Softala is Haaga-Helia’s ICT living lab. The project was part of IoT Rapid-Proto Labs, which is an Erasmus+ funded programme creating new IoT talent in Europe. In the programme, students from different European universities have the opportunity to contribute to real-life business cases with IoT.
The main focus of the synthetic sensor project was to teach AI to understand if an office space or a classroom is dark or lighted up by sun or lights. Machine learning and SVM algorithm were used in order to measure this specific setup.
Devices and Architecture
The device in use, Raspberry Pi, was connected with the multipurpose sensor, Matrix Creator. Matrix Creator measures a multitude of things, with the following sensors: Microphone, 3D accelerometer, temperature and humidity and UV sensor. Raspberry Pi has Linux as an operating system, WiFi capability, local storage based on a Micro SD card and an easy pluggability. Raspberry Pi is a versatile and open platform with lots of reference available online. However, in this case the measurement data is sent to the cloud.
Matrix Creator, connected to Raspberry Pi, works as a shield creating a standard connection structure. Raspberry Pi sends data for analysis over the internet to a cloud as machine learning takes too much resources and space for Raspberry Pi to cope.
Machine learning algorithms generally need manually labelled training data, which in this case has sensor values of UV radiation correlating with how dark or light the room is. The training data measurements do not need to be excessive thus in this case, 15 rows of SVM sample values is enough. Testing data is used to verify how the SVM algorithm works but must be separated from the available training data.
Analyzing tools and algorithms
Scikit library for Python and Weka were two major tools used for analysis. Weka has graphical user interface, whereas Python Scikit is just a programming library. The graphical user interface can be beneficial when quickly testing different algorithms and evaluating which algorithm to use.
The analysis varies a lot depending on how many variables are affecting the situation. If, for example, an IR radiation is added to the light measurement the analysis would be two-dimensional.
The result of the analysis is a confusion matrix. Developing machine learning means facing false positives (abbreviated fp) and false negatives (abbreviated fn) leading to results where the machine learning model makes false classifications. This phenomenon is in the process thus certain percentage of fn’s and fp’s always occur.
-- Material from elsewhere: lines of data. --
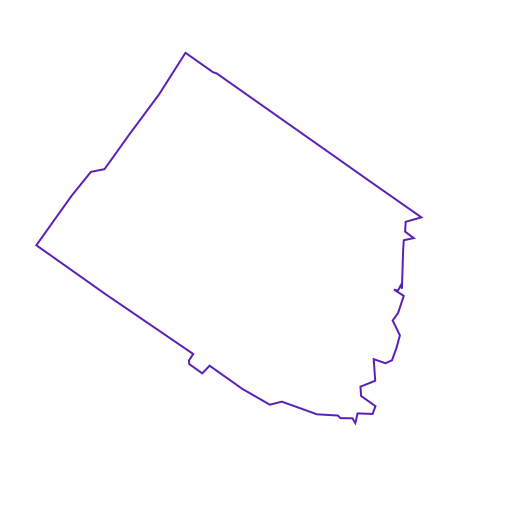 the district of Copiah, Mississippi, United States of America, rotated 35°
{"feature_id": "52423323B66491934783020", "entity_name": "Copiah", "entity_type": "district", "adm_level": 2, "iso_a3": "USA", "parent_name": "United States of America", "parent_adm1": "Mississippi", "projection": "albers", "projection_center": [-90.323, 31.868], "detail": "fine", "context": "isolated", "style": "outline", "palette": "violet", "viewbox_px": 512, "rotation_deg": 35, "n_neighbors": 0, "source": "geoboundaries", "source_scale": "gbopen_adm2", "svg_char_len": 781}
<svg xmlns="http://www.w3.org/2000/svg" viewBox="0 0 512 512"><g transform="rotate(35 256 256)"><path d="M70.4,312.3L69.9,373.2L154.4,373.6L260.8,372.3L261.0,380.0L263.3,382.8L279.3,383.0L280.9,372.5L321.2,372.7L352.6,369.9L360.7,360.5L396.8,350.7L414.4,339.8L418.3,340.3L428.1,333.6L433.2,335.9L429.5,326.7L442.1,318.5L440.0,310.5L422.4,310.4L416.5,303.1L425.2,289.8L411.6,273.0L423.5,269.6L427.2,263.4L423.8,250.7L419.4,238.5L404.9,230.4L405.1,221.3L399.9,203.9L388.3,204.4L392.1,202.9L391.4,196.6L394.3,199.1L372.9,166.4L368.0,158.3L374.9,150.9L364.1,150.5L359.0,142.1L369.3,129.5L327.7,129.5L308.2,129.5L305.5,129.5L279.7,129.4L119.0,129.0L115.3,130.1L81.7,130.0L83.9,179.2L82.5,230.3L82.1,271.7L72.5,281.8L70.4,312.3Z" fill="none" stroke="#5b21b6" stroke-width="2"/></g></svg>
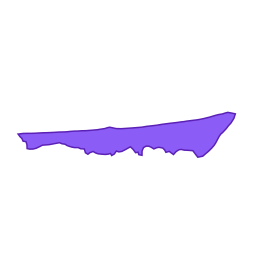 Barra dos Coqueiros, Sergipe, Brazil (Albers equal-area conic projection), rotated 225°
{"feature_id": "56859067B3534711848449", "entity_name": "Barra dos Coqueiros", "entity_type": "district", "adm_level": 2, "iso_a3": "BRA", "parent_name": "Brazil", "parent_adm1": "Sergipe", "projection": "albers", "projection_center": [-36.963, -10.848], "detail": "fine", "context": "isolated", "style": "filled", "palette": "violet", "viewbox_px": 256, "rotation_deg": 225, "n_neighbors": 0, "source": "geoboundaries", "source_scale": "gbopen_adm2", "svg_char_len": 1698}
<svg xmlns="http://www.w3.org/2000/svg" viewBox="0 0 256 256"><g transform="rotate(225 128 128)"><path d="M62.1,213.9L65.5,211.7L68.5,209.6L69.7,207.6L71.3,204.5L73.2,201.9L74.8,199.3L76.6,196.0L77.8,193.7L79.5,190.9L81.3,187.9L83.3,184.9L85.3,182.1L86.8,180.2L88.6,177.9L90.0,176.1L91.4,174.3L92.8,172.3L95.2,169.3L96.9,167.0L98.3,165.2L101.1,161.7L103.2,159.0L106.6,154.6L109.4,150.6L112.4,146.8L116.1,142.2L118.7,138.5L124.8,131.3L132.3,122.7L136.0,119.2L138.3,117.7L141.4,115.7L142.7,113.8L144.0,111.2L145.7,108.9L147.1,107.0L148.6,104.9L150.8,102.3L153.5,99.1L156.0,96.2L158.8,93.3L161.2,90.5L163.6,88.0L166.3,84.9L169.3,81.2L173.5,76.8L177.3,72.5L181.5,67.9L185.1,64.1L191.1,57.4L196.2,52.2L198.3,50.0L201.4,46.0L198.0,45.5L195.7,45.6L192.9,44.5L190.5,46.2L187.7,44.8L184.8,42.1L182.5,43.6L180.1,46.2L178.6,48.8L177.1,53.0L176.4,55.3L174.0,58.1L171.9,60.6L166.1,69.1L163.5,70.2L161.1,72.0L158.8,72.5L156.6,73.5L154.2,74.8L152.0,76.3L149.4,78.9L146.7,79.9L144.1,82.3L140.6,80.4L137.8,81.1L137.5,83.6L136.1,86.7L133.4,87.4L130.9,88.6L128.2,90.8L125.4,93.2L123.6,95.4L122.4,97.6L120.1,97.0L119.3,99.9L119.9,103.5L117.6,104.6L115.8,107.1L114.6,110.8L113.0,116.4L109.2,116.5L105.2,115.9L103.8,118.0L101.5,116.8L98.8,118.6L101.8,121.7L103.2,125.1L102.4,127.9L100.5,129.8L98.0,130.8L94.9,131.5L93.9,134.1L92.5,136.2L89.3,138.4L86.5,138.4L84.0,137.6L82.3,140.6L77.1,141.4L77.3,145.3L76.6,148.6L75.2,150.5L72.6,152.1L69.4,155.0L66.1,157.8L58.0,156.7L56.5,159.0L55.2,160.9L55.0,164.0L54.6,168.6L54.6,173.5L54.9,177.0L55.4,179.3L56.3,182.2L57.7,186.8L58.1,189.3L57.9,191.7L58.0,194.6L58.1,197.1L58.6,200.8L58.7,204.2L59.9,209.6L62.1,213.9Z" fill="#8b5cf6" stroke="#5b21b6" stroke-width="1.5"/></g></svg>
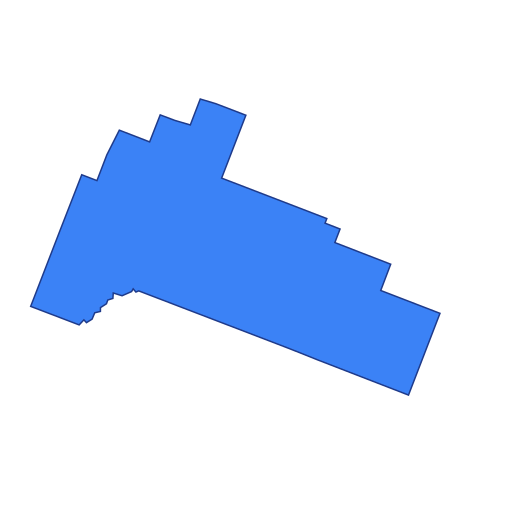 the district of Bingham, Idaho, United States of America, rotated 21°
{"feature_id": "52423323B26236891190043", "entity_name": "Bingham", "entity_type": "district", "adm_level": 2, "iso_a3": "USA", "parent_name": "United States of America", "parent_adm1": "Idaho", "projection": "robinson", "projection_center": [-112.557, 43.245], "detail": "fine", "context": "isolated", "style": "filled", "palette": "blue", "viewbox_px": 512, "rotation_deg": 21, "n_neighbors": 0, "source": "geoboundaries", "source_scale": "gbopen_adm2", "svg_char_len": 679}
<svg xmlns="http://www.w3.org/2000/svg" viewBox="0 0 512 512"><g transform="rotate(21 256 256)"><path d="M63.9,300.8L63.7,383.8L115.6,383.7L118.2,377.3L121.6,379.0L125.6,373.7L125.8,366.8L130.6,363.5L129.3,359.9L133.5,354.2L133.4,350.2L137.6,346.9L136.0,341.7L145.2,341.1L152.6,333.8L153.1,330.7L156.8,332.7L159.0,330.6L319.9,330.5L351.3,330.9L448.2,331.2L448.3,243.6L384.8,243.5L384.7,215.4L351.4,215.3L324.8,215.2L324.8,200.7L308.7,200.6L308.7,195.7L196.0,195.6L196.1,128.2L163.8,128.2L148.2,129.4L147.7,129.4L147.7,157.2L131.6,158.5L116.0,158.6L115.8,187.6L83.3,187.5L80.5,215.0L80.5,242.6L64.2,242.6L63.9,300.8Z" fill="#3b82f6" stroke="#1e3a8a" stroke-width="1.5"/></g></svg>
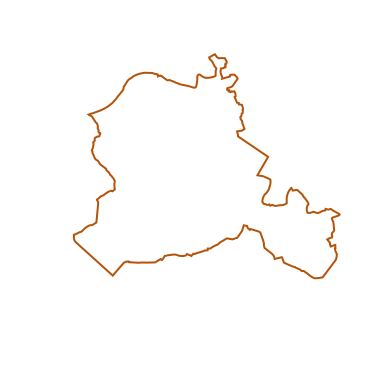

The lightness level of a room depends on the amount of the daily light or other source of light. In this project it was possible to teach the machine learning algorithm to recognize events, whether the room has light or not, by assessing UV light. The tests failed in streaming the data real time, but it is possible to process a dataset and judge if certain value means light or dark conditions.
At this moment the system demands manual starting of the software and collecting data. If we want to develop the system for the business life purposes, it is essential that the analysis of the measuring data coming from the environment would be automatized. The possibilities to applicate the sensors, which observe the environment are almost limitless.